Description of the task - Pick up the Japan proxy season preview after its final sentence and continue it.

Document section -
%%

Proxy Season Preview: Japan
Submitted by: Marc Goldstein, Director of Governance Research-Japan

“Poison pills” and other takeover defenses will once again dominate the agenda at Japan’s corporate meetings this year.

The vast majority of Japanese companies hold their shareholder meetings over a two-week period in late June. This year, the largest number of annual meetings will take place on June 27--when companies such as beauty products firm Kao, electronic manufacturer TDK, and Mitsubishi UFJ Financial Group will hold meetings--although many will be held on June 18-20, and June 24-26. A few meetings, such as those at electronics firm Idec and construction toolmaker Trusco Nakayama, will be held as early as the week of June 9.

The most controversial issue this year will again be the introduction and renewal of various types of anti-takeover measures. In the wake of takeover attempts at Hokuetsu Paper, Bull-Dog Sauce, and Sapporo Holdings, and the belated legalization in May 2007 of stock-swap acquisitions by foreign firms (called “triangular mergers”), many Japanese firms are in a state of near-panic over the possibility of being acquired.

Their fears may be overblown, however. Triangular mergers are used overwhelmingly for friendly acquisitions, not hostile takeovers; and the difficulties of successfully managing a company after a hostile acquisition will help to ensure that the number of such cases will be limited. Also, some of the firms implementing pills are not especially vulnerable, because founding families, business partners, or other insiders own more than a third of outstanding shares. This is enough to veto any special resolution, such as an article amendment or a merger, severely limiting what a hostile bidder could hope to accomplish.

%%

Questions about scene geometry
%%

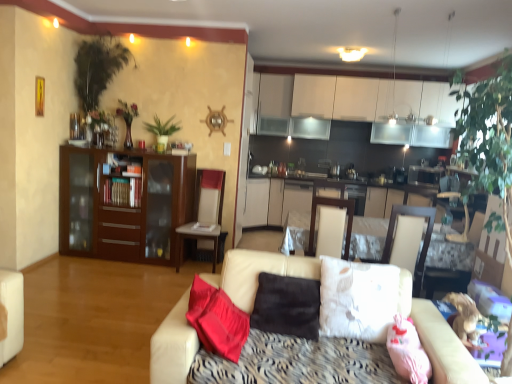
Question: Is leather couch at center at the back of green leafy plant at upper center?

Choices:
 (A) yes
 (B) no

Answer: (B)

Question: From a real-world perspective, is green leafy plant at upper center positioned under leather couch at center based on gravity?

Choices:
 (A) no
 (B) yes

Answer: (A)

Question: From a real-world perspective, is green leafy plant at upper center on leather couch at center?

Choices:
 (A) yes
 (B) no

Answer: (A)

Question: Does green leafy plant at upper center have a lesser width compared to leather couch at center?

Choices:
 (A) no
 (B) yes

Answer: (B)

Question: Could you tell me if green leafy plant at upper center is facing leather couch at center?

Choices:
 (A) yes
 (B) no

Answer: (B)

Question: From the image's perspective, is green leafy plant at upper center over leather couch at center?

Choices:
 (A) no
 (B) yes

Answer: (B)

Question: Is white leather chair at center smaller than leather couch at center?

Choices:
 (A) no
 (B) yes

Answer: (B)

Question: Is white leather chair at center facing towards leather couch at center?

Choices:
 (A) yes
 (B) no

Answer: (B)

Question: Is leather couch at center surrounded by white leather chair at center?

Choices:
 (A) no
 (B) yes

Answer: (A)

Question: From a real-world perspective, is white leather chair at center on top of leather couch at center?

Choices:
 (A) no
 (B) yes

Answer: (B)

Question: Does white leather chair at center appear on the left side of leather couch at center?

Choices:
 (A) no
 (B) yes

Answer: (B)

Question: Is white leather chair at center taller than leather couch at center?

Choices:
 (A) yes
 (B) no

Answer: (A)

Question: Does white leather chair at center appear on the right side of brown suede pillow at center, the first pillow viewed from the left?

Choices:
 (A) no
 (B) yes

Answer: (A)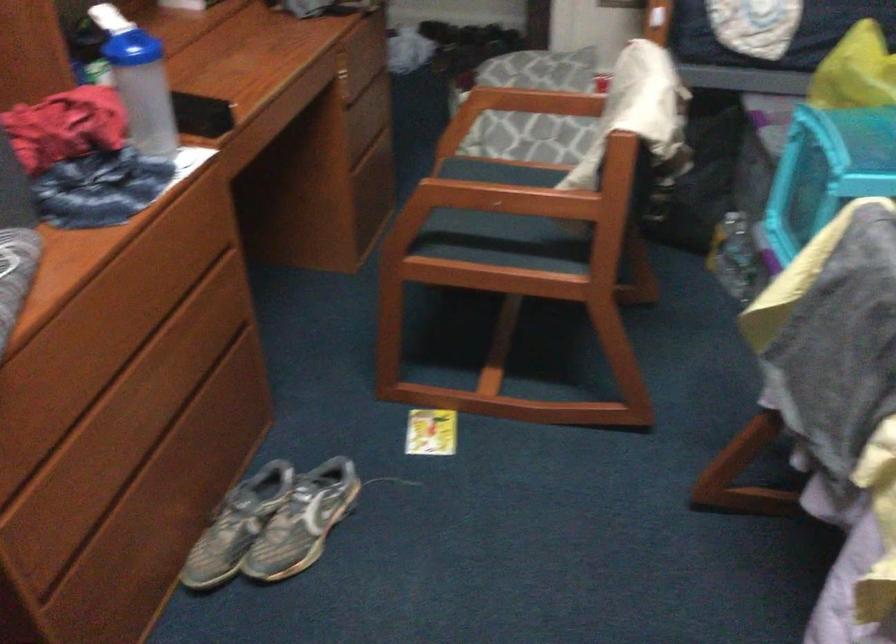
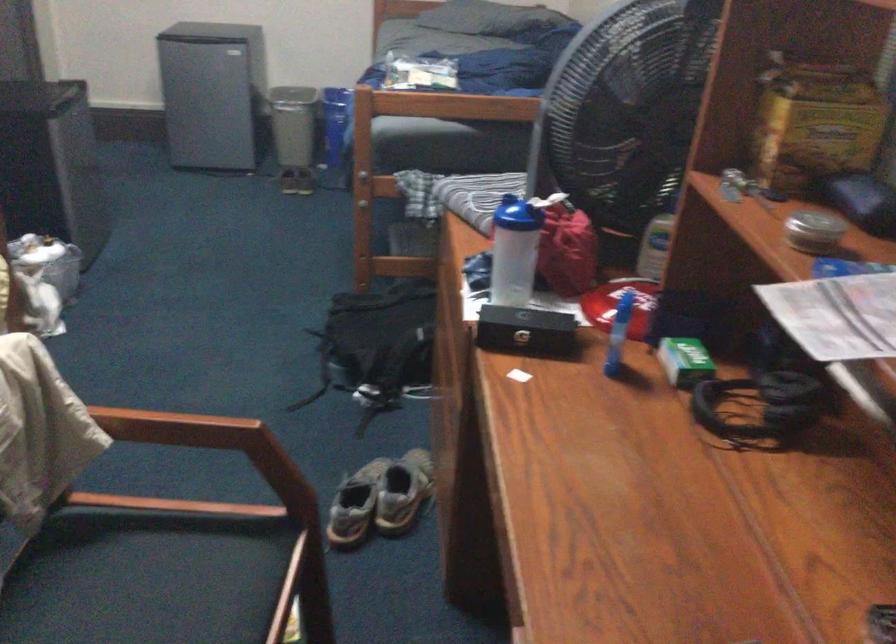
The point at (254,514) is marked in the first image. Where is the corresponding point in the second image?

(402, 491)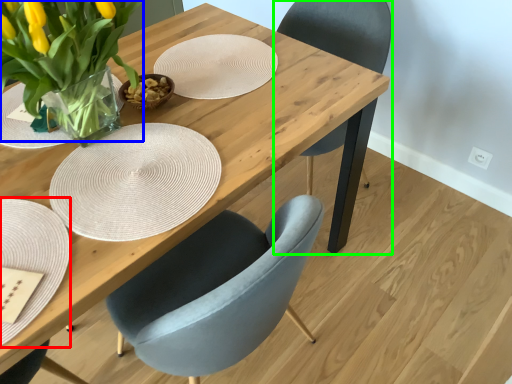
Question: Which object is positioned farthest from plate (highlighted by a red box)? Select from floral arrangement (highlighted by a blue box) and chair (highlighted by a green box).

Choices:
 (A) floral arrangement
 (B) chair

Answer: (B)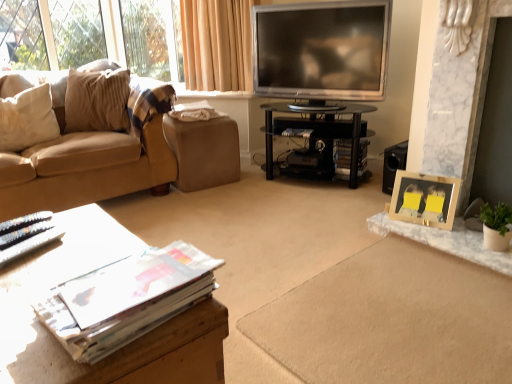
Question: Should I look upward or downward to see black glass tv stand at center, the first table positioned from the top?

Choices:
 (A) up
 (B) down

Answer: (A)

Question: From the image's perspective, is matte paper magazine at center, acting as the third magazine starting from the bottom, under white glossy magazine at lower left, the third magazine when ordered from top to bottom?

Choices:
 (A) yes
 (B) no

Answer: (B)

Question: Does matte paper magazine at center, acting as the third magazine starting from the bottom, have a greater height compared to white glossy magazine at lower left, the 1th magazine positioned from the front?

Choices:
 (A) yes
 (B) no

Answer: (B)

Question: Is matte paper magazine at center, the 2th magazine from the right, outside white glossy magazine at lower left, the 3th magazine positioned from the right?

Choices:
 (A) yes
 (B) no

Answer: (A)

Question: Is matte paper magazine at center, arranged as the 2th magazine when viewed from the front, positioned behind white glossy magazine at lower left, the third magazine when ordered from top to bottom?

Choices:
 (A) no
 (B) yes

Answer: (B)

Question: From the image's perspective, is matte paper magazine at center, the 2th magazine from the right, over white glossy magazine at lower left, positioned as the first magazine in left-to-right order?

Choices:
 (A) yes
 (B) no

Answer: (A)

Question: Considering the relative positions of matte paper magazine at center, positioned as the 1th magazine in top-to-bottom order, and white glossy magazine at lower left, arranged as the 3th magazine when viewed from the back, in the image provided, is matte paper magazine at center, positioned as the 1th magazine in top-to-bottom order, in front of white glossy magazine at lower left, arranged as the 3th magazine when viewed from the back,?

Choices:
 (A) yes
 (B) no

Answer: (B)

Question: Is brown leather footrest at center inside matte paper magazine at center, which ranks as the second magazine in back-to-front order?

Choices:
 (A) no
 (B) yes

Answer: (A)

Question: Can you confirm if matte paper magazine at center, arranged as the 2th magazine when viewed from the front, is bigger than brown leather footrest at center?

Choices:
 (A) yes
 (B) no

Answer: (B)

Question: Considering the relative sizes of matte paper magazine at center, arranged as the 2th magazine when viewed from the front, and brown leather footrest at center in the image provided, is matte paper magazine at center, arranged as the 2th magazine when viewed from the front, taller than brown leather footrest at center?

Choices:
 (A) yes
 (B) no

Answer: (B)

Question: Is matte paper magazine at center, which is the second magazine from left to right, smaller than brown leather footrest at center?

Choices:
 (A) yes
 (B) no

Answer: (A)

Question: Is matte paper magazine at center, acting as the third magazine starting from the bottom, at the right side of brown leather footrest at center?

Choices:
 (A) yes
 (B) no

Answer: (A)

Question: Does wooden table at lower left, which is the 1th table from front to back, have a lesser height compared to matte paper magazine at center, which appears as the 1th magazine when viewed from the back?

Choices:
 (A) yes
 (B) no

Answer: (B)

%%
%%

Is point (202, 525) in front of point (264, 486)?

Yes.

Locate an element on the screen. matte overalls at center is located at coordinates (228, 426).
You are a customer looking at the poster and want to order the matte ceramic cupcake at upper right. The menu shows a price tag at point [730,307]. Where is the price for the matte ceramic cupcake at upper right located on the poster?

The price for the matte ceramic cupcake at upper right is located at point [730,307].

%%

Result below -
Nevertheless, several hundred companies will introduce or renew pills this year. One in seven Japanese companies likely will have a pill in place by the end of June. Since 2006, the vast majority of poison pills have been so-called “advance warning-type” plans. With these pills, the board announces a set of disclosure requirements it expects any bidder to comply with, plus a waiting period between receipt of information and the bid, before any offers are made. Advance warning defenses do not require shareholder approval, but in most cases, companies are choosing to put them to a shareholder vote, believing that doing so will put the company in a stronger position in the event of a lawsuit. As long as the bidder complies with the rules, the company “in principle” will take no action to block the bid, but will allow shareholders to decide.

Exceptions are usually allowed when the bid is judged to be clearly detrimental to shareholder interests. These include cases involving “greenmail” (when the bidder buys enough shares to threaten a takeover and forces the company to buy the shares back at a premium to avoid a buyout), a possible stripping of company assets by the bidder, or coercive two-tier offers. Usually, judgments on shareholder harm are made by a “special committee” or “independent committee,” which may or may not include members of the board, but the committee’s decision is usually subject to being overruled by the board. At some companies, the decisions are made by the board with no committee input at all.

Many of the poison pills introduced in the past few years will be up for renewal in 2008. Shareholders at Shin-Etsu Chemical and Sharp, for example, will vote on takeover defense renewals this year. Some companies, while not putting a poison pill on the ballot, will seek to pave the way for the eventual introduction of a pill through measures such as increasing authorized capital. Investors also will be asked to approve other article amendments designed to ward off hostile takeovers, such as the elimination of vacant board seats that could be filled by shareholder nominees, and the tightening of procedures for removing a director from office.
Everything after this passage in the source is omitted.